Ärzte Zeitung online, 19.08.2013

Arzt im Ruhestand

Telefonterror dank Google?

Obwohl er seit zehn Jahren pensioniert ist, wird ein Augenarzt aus Osnabrück wöchentlich von Patienten zu Hause angerufen. Möglicher Grund: Laut Google existiert seine Praxis noch.

Von Christian Beneker

Telefonterror im Ruhestandsdomizil?

Mitten in der Nacht von Patienten aus dem Bett geklingelt? Solange Ärzte aktiv eine Praxis betreiben, kein seltenes Phänomen. Dank Internet haben sie aber auch im Ruhestand keine Ruhe mehr.

© imageegami / fotolia.com

OSNABRÜCK. Anrufe nach Praxisschluss - das Phänomen hat für den Augenarzt Hartmut Hiller eine besondere Bedeutung. Er ist seit zehn Jahren pensioniert und wird doch wöchentlich von Patienten angerufen.

Der Grund: Über Google ist seine nicht existente Praxis immer noch erreichbar - dann klingelt der Privatanschluss bei Hillers. Dabei hatte Hiller seine Praxis in Buchholz in der Nordheide, fast 300 Kilometer entfernt von Osnabrück. In fünf Jahren hat es in seinem Ruhestandsdomizil mehr als 250 Mal geklingelt, sagte der 79-jährige Hiller dem Norddeutschen Rundfunk (NDR).

Wer Arzt ist, landet automatisch in den Online-Verzeichnissen

In der Tat - wer "Hiller", "Osnabrück" und "Augenarzt" googelte, fand die Praxis, die nie eine war. Unter dem Einfluss der Berichterstattung hat nun Google Hiller offenbar aus dem Verzeichnis entfernt. Trotzdem ist der pensionierte Augenarzt noch in vielen kleinen Dateien zu finden.

 "www.debitz.org, www.marktplatz-mittelstand.de, www.misterwhat.de - und wie die Portale auch heißen - sie alle schreiben voreinander ab", erklärt Raimund Dehmlow, Online-Experte bei der Ärztekammer Niedersachsen (ÄKN) der "Ärzte Zeitung" den Effekt, der Hiller auf den Nerv geht. "In regelmäßigen Abständen kopieren die Verzeichnisse voneinander die Datensätze, natürlich ohne den Inhalt zu überprüfen", sagt Dehmlow.

Kammer unterstützt beim Löschen der Daten

"Auch bei Aktualisierung werden die Datensätze nicht gelöscht, sondern ergänzt. Die alten Daten sind dann noch da." Wenn man also nicht einreift, geht das Spiel unendlich weiter. "Auch wer nicht im Netz erscheinen möchte, ist drin", sagt Dehmlow, "es reicht, ein Arzt zu sein, um in die entsprechenden Verzeichnisse aufgenommen zu werden."
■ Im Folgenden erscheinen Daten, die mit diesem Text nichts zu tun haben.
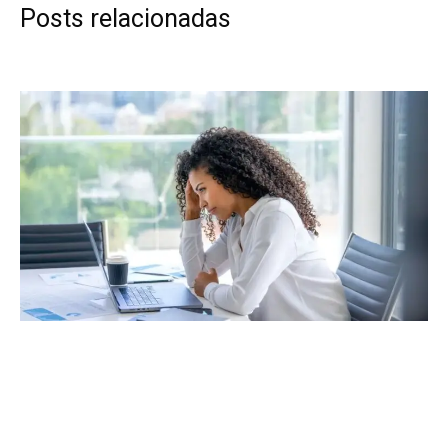
Posts relacionadas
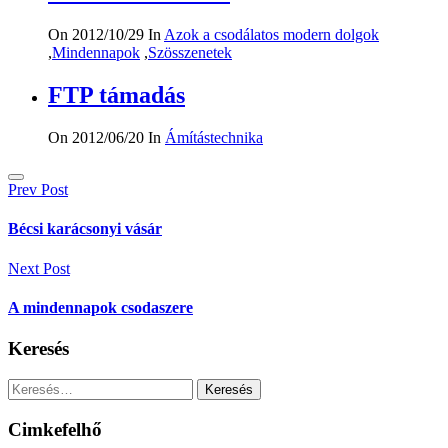
On 2012/10/29
In
Azok a csodálatos modern dolgok
,
Mindennapok
,
Szösszenetek
FTP támadás
On 2012/06/20
In
Ámítástechnika
Bejegyzés
Prev Post
navigáció
Bécsi karácsonyi vásár
Next Post
A mindennapok csodaszere
Keresés
Keresés:
Cimkefelhő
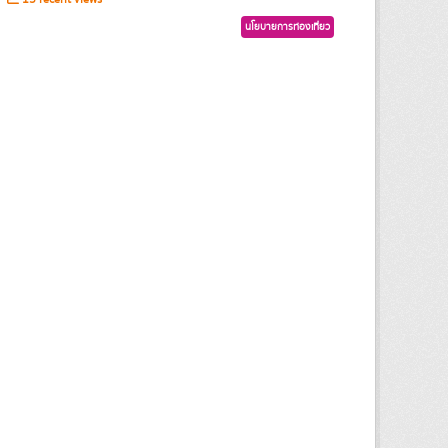
นโยบายการท่องเที่ยว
Einen Ausweg biete ihren Mitgliedern die Ärztekammer Niedersachsen (ÄKN), berichtet Dehmlow. "Wir suchen die fraglichen Portale im Internet auf und schreiben sie systematisch an." Die Anbieter reagiren relativ schnell und löschen die Daten. "Schon in eigenem Interesse, sie wollen ja aktuell sein", sagt Dehmlow. "Wenn dann das nächste Mal ein Anbieter vom anderen abschreibt, wird auch die Löschung der Daten mit kopiert." So bekommen Pensionäre ihre Ruhe.